2.1 Sample and procedures

A cross-sectional correlational study design was used in this study. Inclusion criteria for the study sample were residents of Serbia being in the health profession (physicians, medical technicians or nurses, pharmacists, and psychotherapists). Exclusion criteria were residents of other countries, members of any profession outside of healthcare occupations, as well as healthcare workers who did not work actively with people during the COVID-19 pandemic in Serbia.

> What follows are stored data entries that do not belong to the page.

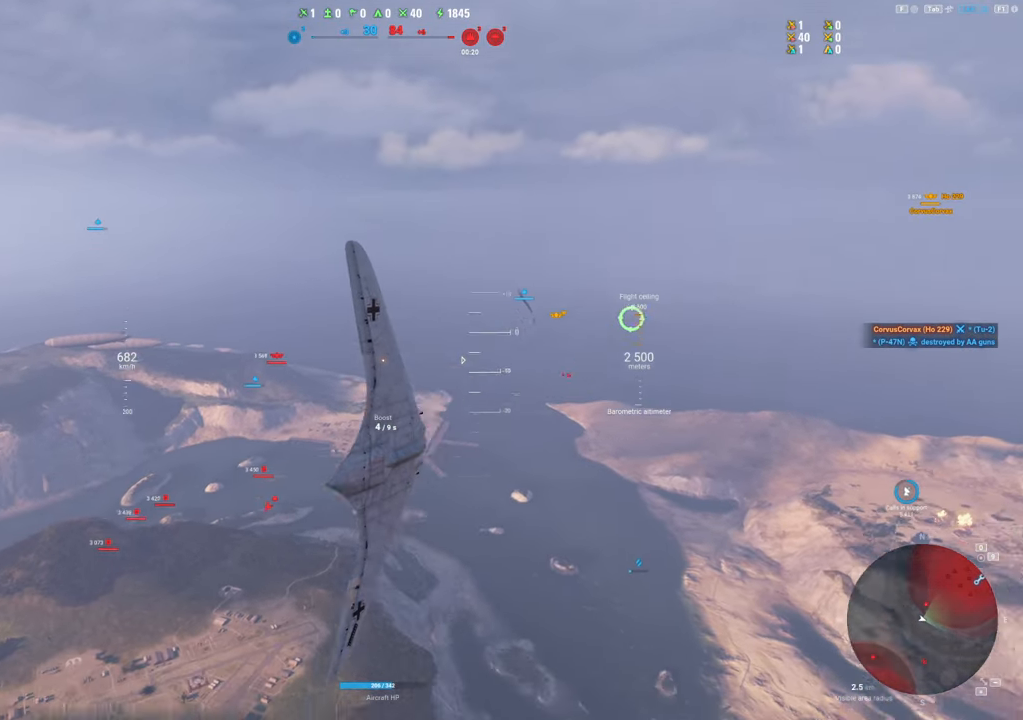
{"keys": ["s"], "mouse": [], "mouse_move": "still", "events": []}
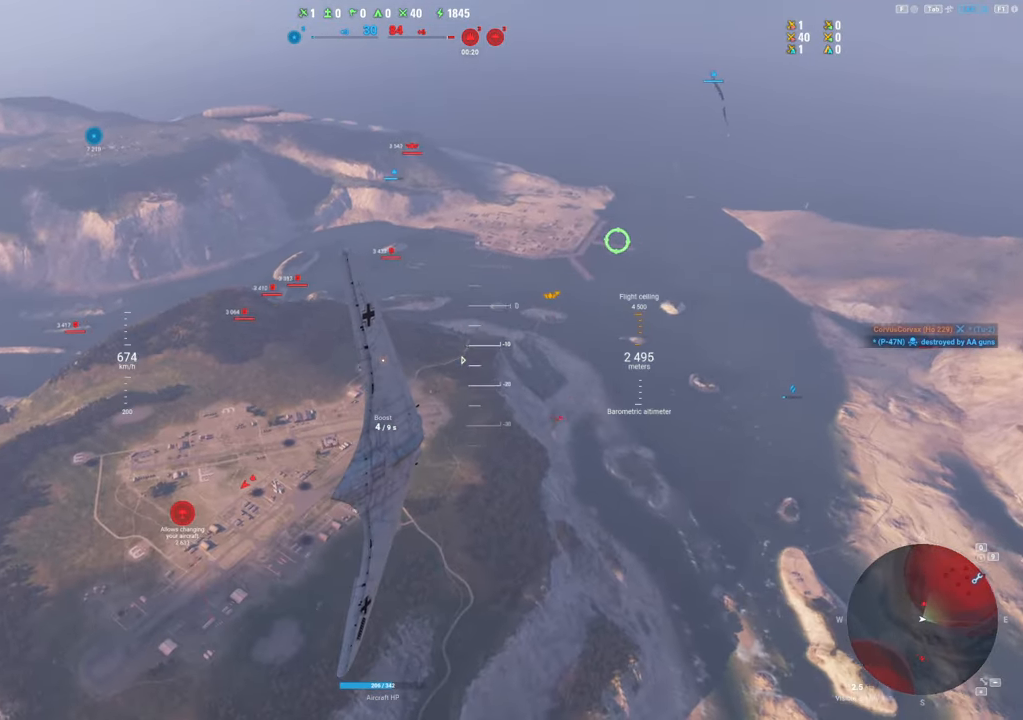
{"keys": ["s"], "mouse": [], "mouse_move": "left", "events": []}
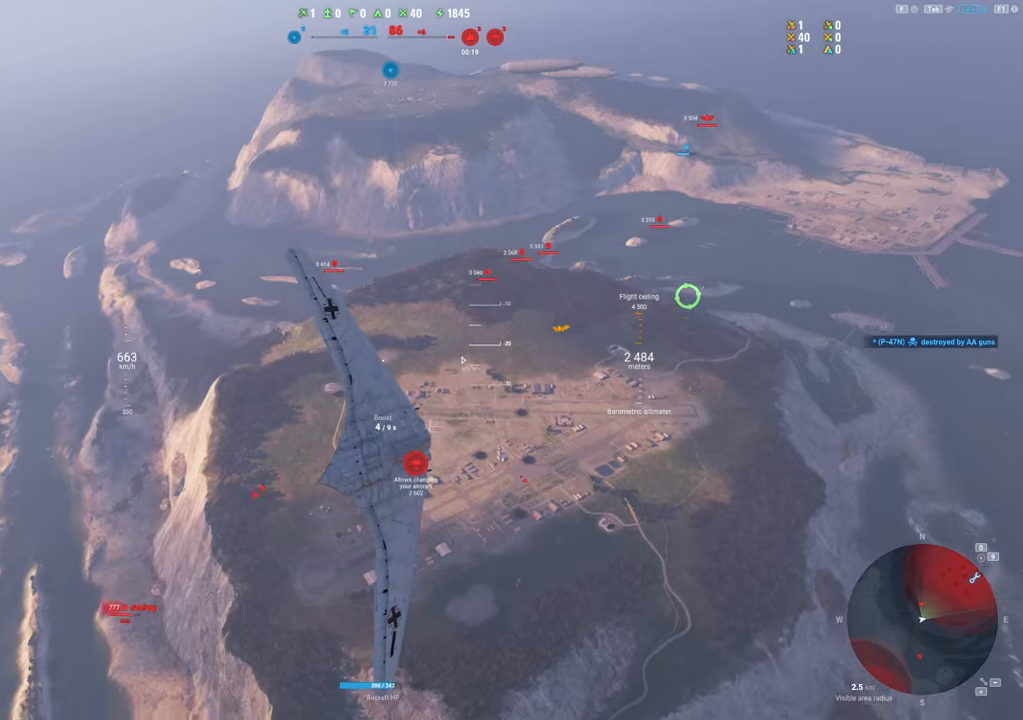
{"keys": ["s"], "mouse": [], "mouse_move": "still", "events": []}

To minimize social interactions, as recommended by the government of Serbia, data were collected online using the Google Forms platform during April 2020 in Serbia. We used a snowball sampling method by sharing the questionnaire link on Facebook and Viber medical community groups (healthcare workers, pharmacists in practice, psychotherapists, nurses, and medical technicians). Potential participants were given an explanation of the research’s purpose in Serbian at the outset of the anonymous online survey. The respondents were assured of the confidentiality and anonymity of the data collected, and participation in the study was voluntary and done so with informed consent. The study team was the only one with access to the safeguarded data. The statistical analysis did not include survey replies that were improper or duplicated.

The Institutional Review Board (approval number: #2020–2030) of the Department of Psychology, Faculty of Philosophy, University of Belgrade, gave its approval for the study. This study’s protocols complied with the Declaration of Helsinki’s guidelines [25].

2.2 Measures

The first part of the online questionnaire included a brief study description and an invitation, demographic data such as gender, age, and country of residence of the respondents, and data related to work engagement during the pandemic such as profession, active work with people during the COVID-19 pandemic, type of institution where they work, length of service, number of hours per day at work, and number of days per week at work.

The second part of our questionnaire included questions related to resilience, defined as the ability to recover from stressful or threatening events. Respondents completed the brief resilience scale (BRS) [15], which is one-dimensional and consists of six items (e.g., “I tend to bounce back quickly after hard times.”) Reverse scoring is present on three items (e.g., “I have trouble getting through stressful events.”) From 1 (strongly disagree) to 5 (strongly agree), respondents could select one response on a five-point Likert-type scale. The mean of the six items on this scale is the overall score. According to the original authors, this scale has very good reliability; the Cronbach’s alpha coefficient was above 0.8 in previous research [15].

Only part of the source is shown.